— Brief —
Return the data word for word. Pictures are to be omitted.

(Stored data entries)
•••••
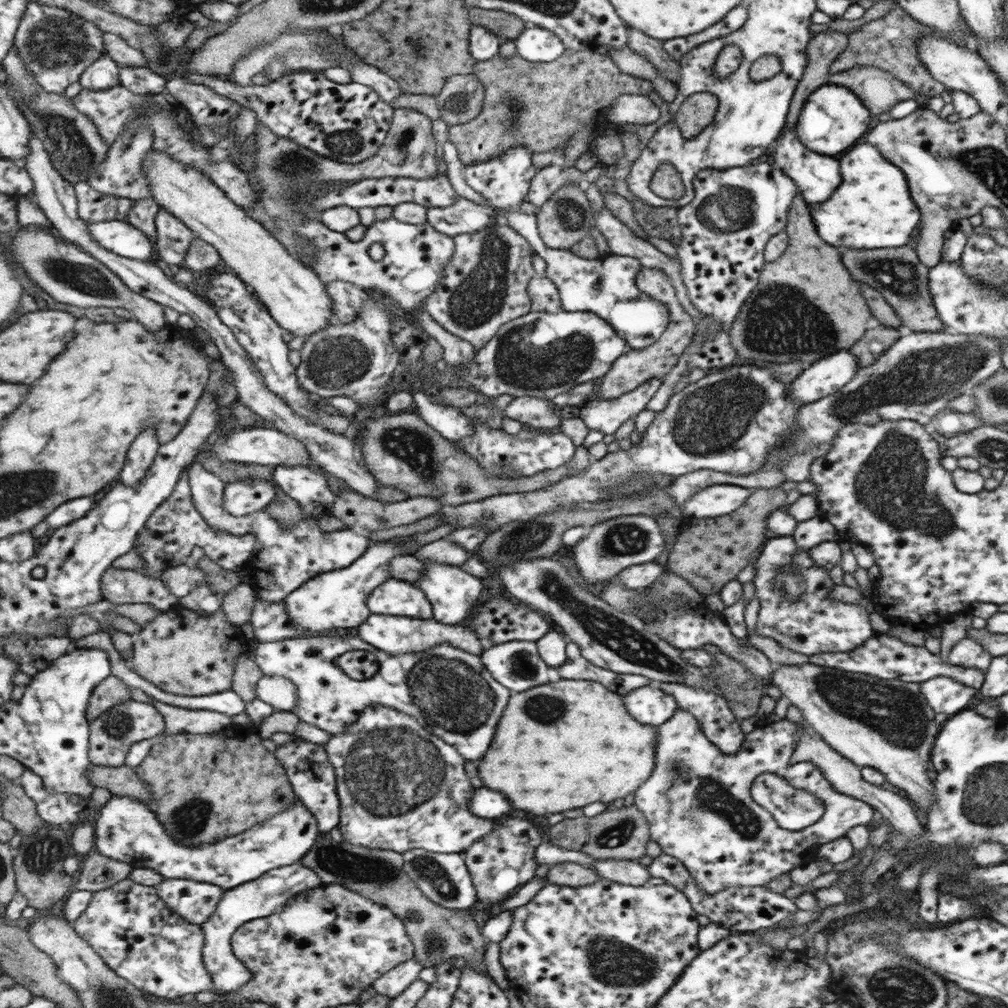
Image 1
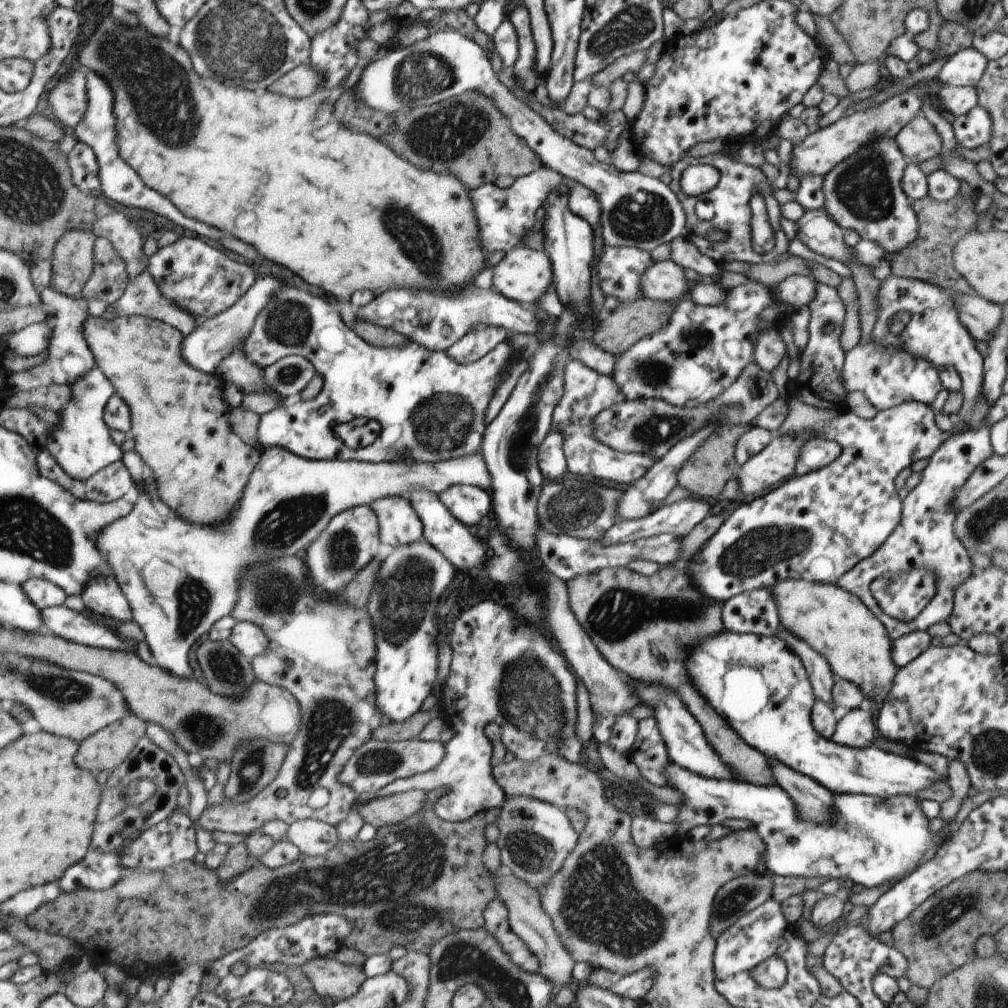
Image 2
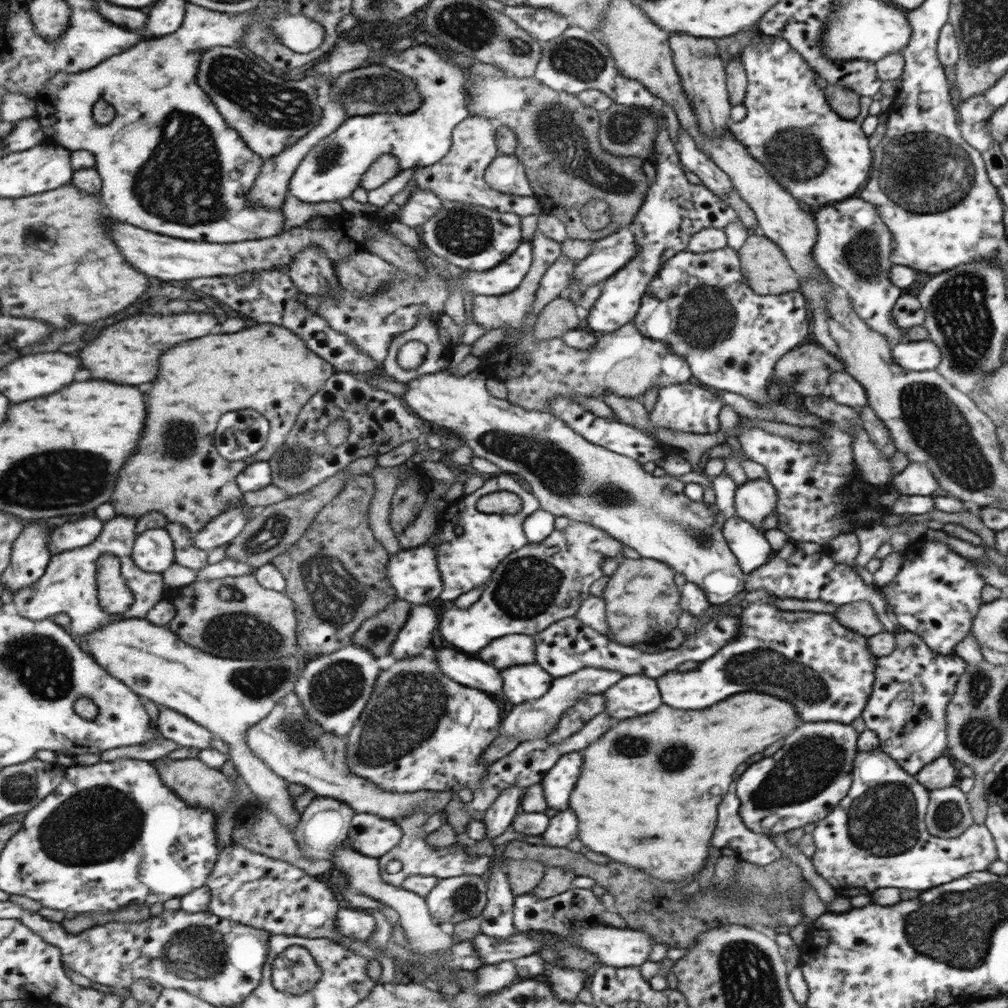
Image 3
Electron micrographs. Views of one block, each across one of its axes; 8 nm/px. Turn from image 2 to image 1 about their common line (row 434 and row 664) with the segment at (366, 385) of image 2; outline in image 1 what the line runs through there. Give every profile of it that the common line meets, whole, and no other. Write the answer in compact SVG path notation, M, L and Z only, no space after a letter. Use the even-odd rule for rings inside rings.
M355 634L339 638L337 636L313 636L309 638L291 638L279 642L257 642L255 662L265 676L283 676L289 678L299 690L298 703L293 713L309 725L314 725L329 734L339 734L354 727L359 716L367 707L381 705L397 709L398 712L415 716L419 724L427 724L427 730L435 732L442 742L450 744L465 760L479 760L487 746L491 744L495 724L507 704L511 691L495 681L482 664L480 656L457 649L453 644L438 644L424 652L395 655L371 647ZM351 650L365 650L373 654L377 661L377 671L371 678L355 680L339 668L338 659Z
•••••
— Response to this exercise —
Image 1
Image 2
Image 3
Electron micrographs. Views of one block, each across one of its axes; 8 nm/px. Turn from image 2 to image 1 about their common line (row 434 and row 664) with the segment at (366, 385) of image 2; outline in image 1 what the line runs through there. Give every profile of it that the common line meets, whole, and no other. Write the answer in compact SVG path notation, M, L and Z only, no space after a letter. Use the even-odd rule for rings inside rings.
M355 634L339 638L337 636L313 636L309 638L291 638L279 642L257 642L255 662L265 676L283 676L289 678L299 690L298 703L293 713L309 725L314 725L329 734L339 734L354 727L359 716L367 707L381 705L397 709L398 712L415 716L419 724L427 724L427 730L435 732L442 742L450 744L465 760L479 760L487 746L491 744L495 724L507 704L511 691L495 681L482 664L480 656L457 649L453 644L438 644L424 652L395 655L371 647ZM351 650L365 650L373 654L377 661L377 671L371 678L355 680L339 668L338 659Z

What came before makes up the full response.